▶ [Task item]: In the records below, pick out all lines containing the word "wash".

Stored items
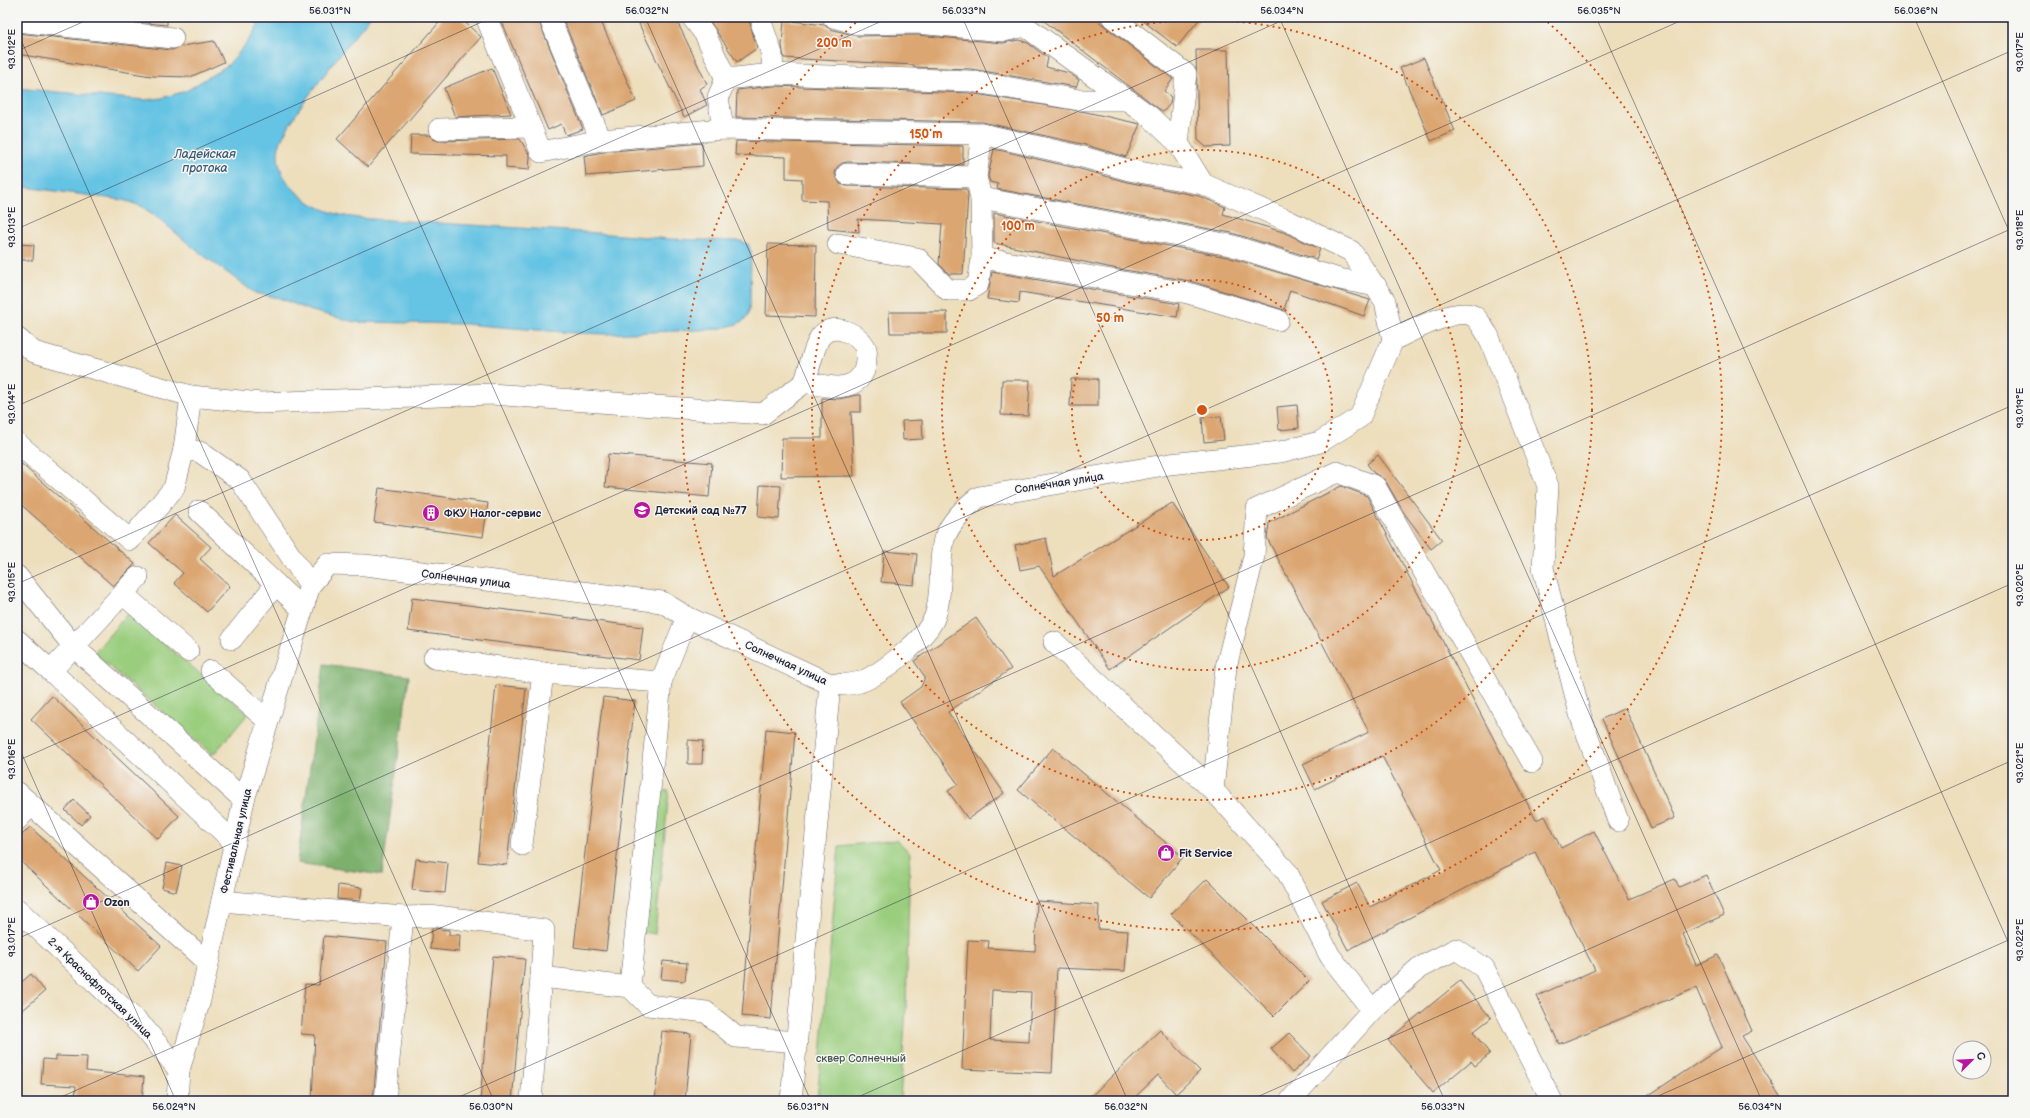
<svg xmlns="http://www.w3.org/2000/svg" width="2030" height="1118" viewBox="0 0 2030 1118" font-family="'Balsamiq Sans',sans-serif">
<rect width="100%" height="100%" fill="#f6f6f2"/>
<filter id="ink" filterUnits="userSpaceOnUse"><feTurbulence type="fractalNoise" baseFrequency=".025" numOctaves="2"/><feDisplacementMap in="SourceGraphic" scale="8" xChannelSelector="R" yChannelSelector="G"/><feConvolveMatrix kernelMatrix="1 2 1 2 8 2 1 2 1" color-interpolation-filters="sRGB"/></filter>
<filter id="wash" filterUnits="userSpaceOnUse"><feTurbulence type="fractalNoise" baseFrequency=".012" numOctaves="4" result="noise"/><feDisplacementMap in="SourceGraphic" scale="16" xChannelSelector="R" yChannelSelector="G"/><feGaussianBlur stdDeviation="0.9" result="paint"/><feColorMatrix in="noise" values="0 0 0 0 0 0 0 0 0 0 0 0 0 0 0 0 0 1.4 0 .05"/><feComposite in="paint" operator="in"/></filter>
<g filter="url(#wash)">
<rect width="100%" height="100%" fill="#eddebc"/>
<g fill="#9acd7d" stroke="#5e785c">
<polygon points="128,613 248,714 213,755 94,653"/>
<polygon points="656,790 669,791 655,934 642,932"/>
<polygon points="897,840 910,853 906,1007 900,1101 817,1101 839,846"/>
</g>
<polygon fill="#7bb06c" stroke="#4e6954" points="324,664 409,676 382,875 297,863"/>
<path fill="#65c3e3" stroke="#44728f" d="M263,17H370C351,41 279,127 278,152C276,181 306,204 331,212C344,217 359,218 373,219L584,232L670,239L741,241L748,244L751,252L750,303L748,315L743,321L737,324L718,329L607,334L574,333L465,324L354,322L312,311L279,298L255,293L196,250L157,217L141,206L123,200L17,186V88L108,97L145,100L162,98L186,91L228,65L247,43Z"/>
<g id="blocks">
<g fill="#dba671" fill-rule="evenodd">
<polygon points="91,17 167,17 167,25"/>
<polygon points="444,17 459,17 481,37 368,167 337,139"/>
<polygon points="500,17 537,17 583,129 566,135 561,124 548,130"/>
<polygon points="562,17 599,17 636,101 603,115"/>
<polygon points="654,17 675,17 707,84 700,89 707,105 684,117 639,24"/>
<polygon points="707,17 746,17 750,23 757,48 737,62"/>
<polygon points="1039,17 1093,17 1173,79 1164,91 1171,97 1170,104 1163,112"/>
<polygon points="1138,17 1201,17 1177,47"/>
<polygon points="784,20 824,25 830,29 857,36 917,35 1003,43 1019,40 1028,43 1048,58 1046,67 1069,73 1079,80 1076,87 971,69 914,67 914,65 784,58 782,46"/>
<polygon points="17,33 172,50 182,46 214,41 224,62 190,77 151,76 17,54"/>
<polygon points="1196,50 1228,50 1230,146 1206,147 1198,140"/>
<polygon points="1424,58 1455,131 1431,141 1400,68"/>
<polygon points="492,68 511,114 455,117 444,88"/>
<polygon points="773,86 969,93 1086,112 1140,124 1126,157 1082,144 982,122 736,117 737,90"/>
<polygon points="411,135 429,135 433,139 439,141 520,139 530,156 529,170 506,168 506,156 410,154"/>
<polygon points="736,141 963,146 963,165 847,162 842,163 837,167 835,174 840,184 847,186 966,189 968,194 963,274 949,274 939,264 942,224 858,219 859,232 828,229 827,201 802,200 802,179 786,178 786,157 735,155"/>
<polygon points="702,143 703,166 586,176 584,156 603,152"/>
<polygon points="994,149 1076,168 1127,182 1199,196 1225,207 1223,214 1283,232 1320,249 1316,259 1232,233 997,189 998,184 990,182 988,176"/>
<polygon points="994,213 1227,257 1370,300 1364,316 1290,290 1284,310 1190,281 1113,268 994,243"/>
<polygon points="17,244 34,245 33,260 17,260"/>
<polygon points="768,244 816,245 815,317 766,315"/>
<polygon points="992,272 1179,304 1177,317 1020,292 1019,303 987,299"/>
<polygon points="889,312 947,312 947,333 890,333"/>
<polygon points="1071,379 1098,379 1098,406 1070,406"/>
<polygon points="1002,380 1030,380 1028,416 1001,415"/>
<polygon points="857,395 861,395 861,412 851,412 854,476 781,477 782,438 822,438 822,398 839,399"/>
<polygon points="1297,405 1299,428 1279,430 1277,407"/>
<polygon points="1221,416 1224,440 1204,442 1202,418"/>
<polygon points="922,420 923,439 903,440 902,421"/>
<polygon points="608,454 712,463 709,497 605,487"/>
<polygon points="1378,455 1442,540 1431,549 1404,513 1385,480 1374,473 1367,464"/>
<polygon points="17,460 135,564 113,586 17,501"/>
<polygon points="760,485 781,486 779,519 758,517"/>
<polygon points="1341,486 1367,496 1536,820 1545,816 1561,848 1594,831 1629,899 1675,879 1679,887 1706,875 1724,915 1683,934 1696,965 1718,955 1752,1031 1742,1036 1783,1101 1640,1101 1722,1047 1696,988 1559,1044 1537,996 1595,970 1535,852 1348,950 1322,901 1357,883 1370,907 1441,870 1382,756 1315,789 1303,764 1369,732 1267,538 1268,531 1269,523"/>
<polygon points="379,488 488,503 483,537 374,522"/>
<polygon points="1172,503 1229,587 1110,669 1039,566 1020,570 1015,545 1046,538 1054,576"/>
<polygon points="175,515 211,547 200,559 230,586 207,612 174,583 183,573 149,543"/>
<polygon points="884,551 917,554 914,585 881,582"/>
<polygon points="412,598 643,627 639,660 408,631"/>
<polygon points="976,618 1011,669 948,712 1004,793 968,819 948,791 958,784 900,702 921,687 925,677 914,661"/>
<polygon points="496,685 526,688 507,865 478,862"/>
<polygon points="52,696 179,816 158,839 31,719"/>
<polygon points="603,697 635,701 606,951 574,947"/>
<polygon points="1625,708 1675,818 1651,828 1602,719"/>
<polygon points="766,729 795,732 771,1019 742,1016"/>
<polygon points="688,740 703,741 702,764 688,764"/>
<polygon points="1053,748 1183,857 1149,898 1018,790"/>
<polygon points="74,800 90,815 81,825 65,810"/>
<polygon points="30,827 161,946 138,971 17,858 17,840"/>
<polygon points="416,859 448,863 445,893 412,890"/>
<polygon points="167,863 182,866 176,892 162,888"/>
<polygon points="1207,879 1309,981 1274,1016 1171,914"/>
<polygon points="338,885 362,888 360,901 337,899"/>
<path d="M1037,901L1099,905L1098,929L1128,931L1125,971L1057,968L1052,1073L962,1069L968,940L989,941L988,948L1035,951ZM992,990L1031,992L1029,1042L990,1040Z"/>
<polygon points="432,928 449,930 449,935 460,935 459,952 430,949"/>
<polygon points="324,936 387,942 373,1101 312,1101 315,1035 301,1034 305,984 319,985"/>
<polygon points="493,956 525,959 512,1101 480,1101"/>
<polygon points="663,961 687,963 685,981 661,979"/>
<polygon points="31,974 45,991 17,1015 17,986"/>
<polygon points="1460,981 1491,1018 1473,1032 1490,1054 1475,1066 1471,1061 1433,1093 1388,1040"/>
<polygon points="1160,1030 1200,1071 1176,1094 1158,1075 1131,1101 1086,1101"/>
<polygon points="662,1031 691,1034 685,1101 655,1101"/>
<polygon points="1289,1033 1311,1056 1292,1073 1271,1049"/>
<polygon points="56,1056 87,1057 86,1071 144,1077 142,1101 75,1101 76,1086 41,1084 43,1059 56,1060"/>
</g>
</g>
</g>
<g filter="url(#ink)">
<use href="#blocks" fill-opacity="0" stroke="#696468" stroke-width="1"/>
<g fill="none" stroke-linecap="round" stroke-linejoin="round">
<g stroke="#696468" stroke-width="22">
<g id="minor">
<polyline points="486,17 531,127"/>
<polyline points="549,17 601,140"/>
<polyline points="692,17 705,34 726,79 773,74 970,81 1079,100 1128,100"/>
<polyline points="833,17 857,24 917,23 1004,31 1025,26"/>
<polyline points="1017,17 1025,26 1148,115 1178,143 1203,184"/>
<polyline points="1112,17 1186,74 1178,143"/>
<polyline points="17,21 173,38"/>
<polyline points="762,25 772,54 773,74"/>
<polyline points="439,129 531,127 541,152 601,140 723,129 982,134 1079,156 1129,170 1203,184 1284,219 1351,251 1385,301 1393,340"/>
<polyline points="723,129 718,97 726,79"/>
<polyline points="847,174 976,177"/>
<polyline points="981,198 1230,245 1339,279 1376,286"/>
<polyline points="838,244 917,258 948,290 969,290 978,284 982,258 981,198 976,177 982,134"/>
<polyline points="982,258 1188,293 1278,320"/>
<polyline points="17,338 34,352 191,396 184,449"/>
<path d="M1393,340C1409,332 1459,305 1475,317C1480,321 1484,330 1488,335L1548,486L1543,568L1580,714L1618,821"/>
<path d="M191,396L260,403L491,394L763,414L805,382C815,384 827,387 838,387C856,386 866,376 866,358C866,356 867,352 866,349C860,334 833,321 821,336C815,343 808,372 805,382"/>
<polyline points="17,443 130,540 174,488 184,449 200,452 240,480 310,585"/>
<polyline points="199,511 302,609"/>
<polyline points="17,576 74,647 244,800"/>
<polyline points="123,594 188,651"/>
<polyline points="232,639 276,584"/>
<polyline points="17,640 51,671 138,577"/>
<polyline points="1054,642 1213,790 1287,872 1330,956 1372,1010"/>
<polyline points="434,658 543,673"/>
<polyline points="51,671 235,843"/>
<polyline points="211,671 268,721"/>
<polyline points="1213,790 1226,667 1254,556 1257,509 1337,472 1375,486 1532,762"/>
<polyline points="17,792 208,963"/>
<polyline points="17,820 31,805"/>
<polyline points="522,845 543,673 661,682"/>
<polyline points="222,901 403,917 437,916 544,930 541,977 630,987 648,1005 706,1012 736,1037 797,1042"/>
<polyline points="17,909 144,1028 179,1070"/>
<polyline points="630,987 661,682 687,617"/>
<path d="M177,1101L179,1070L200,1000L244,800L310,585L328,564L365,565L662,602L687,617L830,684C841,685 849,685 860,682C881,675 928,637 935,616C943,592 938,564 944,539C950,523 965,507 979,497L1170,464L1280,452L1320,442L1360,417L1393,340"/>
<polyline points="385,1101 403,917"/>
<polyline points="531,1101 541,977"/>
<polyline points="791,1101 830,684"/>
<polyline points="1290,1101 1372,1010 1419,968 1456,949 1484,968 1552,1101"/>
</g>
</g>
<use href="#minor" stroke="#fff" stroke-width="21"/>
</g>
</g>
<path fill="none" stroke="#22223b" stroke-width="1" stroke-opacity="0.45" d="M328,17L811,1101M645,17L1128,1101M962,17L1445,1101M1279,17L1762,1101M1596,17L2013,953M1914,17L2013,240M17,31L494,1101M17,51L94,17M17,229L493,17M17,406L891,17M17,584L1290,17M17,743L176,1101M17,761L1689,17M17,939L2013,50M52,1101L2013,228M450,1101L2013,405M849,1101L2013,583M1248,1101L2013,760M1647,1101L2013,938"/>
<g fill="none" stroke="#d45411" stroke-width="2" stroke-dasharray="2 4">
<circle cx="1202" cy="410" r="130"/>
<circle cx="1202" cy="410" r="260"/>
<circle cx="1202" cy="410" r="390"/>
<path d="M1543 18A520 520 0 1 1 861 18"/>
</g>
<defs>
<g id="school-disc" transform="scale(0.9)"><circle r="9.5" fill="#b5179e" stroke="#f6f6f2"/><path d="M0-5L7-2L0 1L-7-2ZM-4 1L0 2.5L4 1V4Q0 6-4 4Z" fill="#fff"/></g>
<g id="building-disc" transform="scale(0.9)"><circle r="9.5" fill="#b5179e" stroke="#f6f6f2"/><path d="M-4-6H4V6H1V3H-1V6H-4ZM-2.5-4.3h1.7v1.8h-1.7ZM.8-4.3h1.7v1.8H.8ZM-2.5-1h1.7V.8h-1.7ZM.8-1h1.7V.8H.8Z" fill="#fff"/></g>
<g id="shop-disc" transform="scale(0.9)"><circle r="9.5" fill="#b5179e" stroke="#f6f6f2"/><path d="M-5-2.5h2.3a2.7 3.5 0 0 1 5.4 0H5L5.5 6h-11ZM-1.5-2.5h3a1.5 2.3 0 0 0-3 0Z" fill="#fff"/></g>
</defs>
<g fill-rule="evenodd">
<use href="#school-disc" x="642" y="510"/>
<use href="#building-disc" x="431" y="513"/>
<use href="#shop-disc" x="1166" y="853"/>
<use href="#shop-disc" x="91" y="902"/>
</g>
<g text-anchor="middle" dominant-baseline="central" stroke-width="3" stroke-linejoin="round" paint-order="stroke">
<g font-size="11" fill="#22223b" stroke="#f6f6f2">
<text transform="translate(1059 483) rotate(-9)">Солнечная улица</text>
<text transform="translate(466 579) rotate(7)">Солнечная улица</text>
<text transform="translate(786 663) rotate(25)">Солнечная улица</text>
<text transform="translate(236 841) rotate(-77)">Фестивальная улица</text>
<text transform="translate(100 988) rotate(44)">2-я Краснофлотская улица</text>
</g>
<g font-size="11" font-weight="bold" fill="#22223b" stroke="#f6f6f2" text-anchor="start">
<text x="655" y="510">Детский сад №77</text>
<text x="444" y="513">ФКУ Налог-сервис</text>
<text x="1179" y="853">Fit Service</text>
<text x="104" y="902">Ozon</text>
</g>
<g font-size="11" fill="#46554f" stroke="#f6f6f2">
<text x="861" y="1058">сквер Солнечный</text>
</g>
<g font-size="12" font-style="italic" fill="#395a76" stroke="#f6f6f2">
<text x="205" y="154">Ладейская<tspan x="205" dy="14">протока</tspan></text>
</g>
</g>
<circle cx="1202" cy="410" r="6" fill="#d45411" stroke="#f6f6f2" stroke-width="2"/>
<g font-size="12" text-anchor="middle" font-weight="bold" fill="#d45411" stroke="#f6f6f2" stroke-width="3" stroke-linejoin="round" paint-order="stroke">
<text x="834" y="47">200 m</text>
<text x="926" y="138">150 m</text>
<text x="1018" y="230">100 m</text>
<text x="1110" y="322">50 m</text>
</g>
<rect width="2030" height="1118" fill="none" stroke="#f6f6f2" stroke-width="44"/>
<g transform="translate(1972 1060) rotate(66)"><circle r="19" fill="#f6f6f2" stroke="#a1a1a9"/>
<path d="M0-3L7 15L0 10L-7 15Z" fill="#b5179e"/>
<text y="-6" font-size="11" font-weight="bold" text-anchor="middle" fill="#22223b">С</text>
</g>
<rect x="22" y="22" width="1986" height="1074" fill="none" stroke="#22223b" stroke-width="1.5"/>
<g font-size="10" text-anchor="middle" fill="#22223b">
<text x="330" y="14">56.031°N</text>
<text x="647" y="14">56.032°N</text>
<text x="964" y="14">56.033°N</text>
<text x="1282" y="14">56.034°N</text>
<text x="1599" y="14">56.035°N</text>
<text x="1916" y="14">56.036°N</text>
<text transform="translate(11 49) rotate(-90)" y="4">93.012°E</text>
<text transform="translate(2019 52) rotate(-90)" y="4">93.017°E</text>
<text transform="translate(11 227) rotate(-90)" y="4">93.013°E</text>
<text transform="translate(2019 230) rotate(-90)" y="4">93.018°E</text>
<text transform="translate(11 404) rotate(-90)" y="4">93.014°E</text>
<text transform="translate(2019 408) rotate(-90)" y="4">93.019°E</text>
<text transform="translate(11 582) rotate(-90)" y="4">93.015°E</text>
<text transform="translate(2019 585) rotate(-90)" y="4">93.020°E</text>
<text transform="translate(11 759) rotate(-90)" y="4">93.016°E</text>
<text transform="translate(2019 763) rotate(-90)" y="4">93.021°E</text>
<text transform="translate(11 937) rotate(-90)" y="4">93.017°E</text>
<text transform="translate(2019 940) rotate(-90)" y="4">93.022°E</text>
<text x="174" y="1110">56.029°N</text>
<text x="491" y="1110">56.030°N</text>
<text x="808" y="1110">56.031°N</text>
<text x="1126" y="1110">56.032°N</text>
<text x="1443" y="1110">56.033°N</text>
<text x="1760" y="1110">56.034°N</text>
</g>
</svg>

▶ [Task response]:
<filter id="wash" filterUnits="userSpaceOnUse"><feTurbulence type="fractalNoise" baseFrequency=".012" numOctaves="4" result="noise"/><feDisplacementMap in="SourceGraphic" scale="16" xChannelSelector="R" yChannelSelector="G"/><feGaussianBlur stdDeviation="0.9" result="paint"/><feColorMatrix in="noise" values="0 0 0 0 0 0 0 0 0 0 0 0 0 0 0 0 0 1.4 0 .05"/><feComposite in="paint" operator="in"/></filter>
<g filter="url(#wash)">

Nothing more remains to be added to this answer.